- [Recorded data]
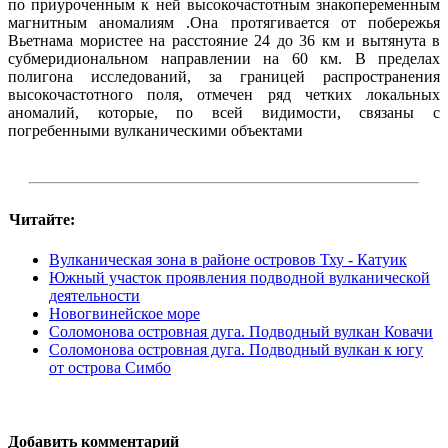
по приуроченным к ней высокочастотным знакопеременным
магнитным аномалиям .Она протягивается от побережья
Вьетнама мористее на расстояние 24 до 36 км и вытянута в
субмеридиональном направлении на 60 км. В пределах
полигона исследований, за границей распространения
высокочастотного поля, отмечен ряд четких локальных
аномалий, которые, по всей видимости, связаны с
погребенными вулканическими объектами
Читайте:
Вулканическая зона в районе островов Тху - Катуик
Южный участок проявления подводной вулканической
деятельности
Новогвинейское море
Соломонова островная дуга. Подводный вулкан Ковачи
Соломонова островная дуга. Подводный вулкан к югу
от острова Симбо
Добавить комментарий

- [Work order] The lines from the one with "Южный участок проявления" through the final line of the data are to be reproduced exactly, both included, with no other lines.

- [Written solution]
Южный участок проявления подводной вулканической
деятельности
Новогвинейское море
Соломонова островная дуга. Подводный вулкан Ковачи
Соломонова островная дуга. Подводный вулкан к югу
от острова Симбо
Добавить комментарий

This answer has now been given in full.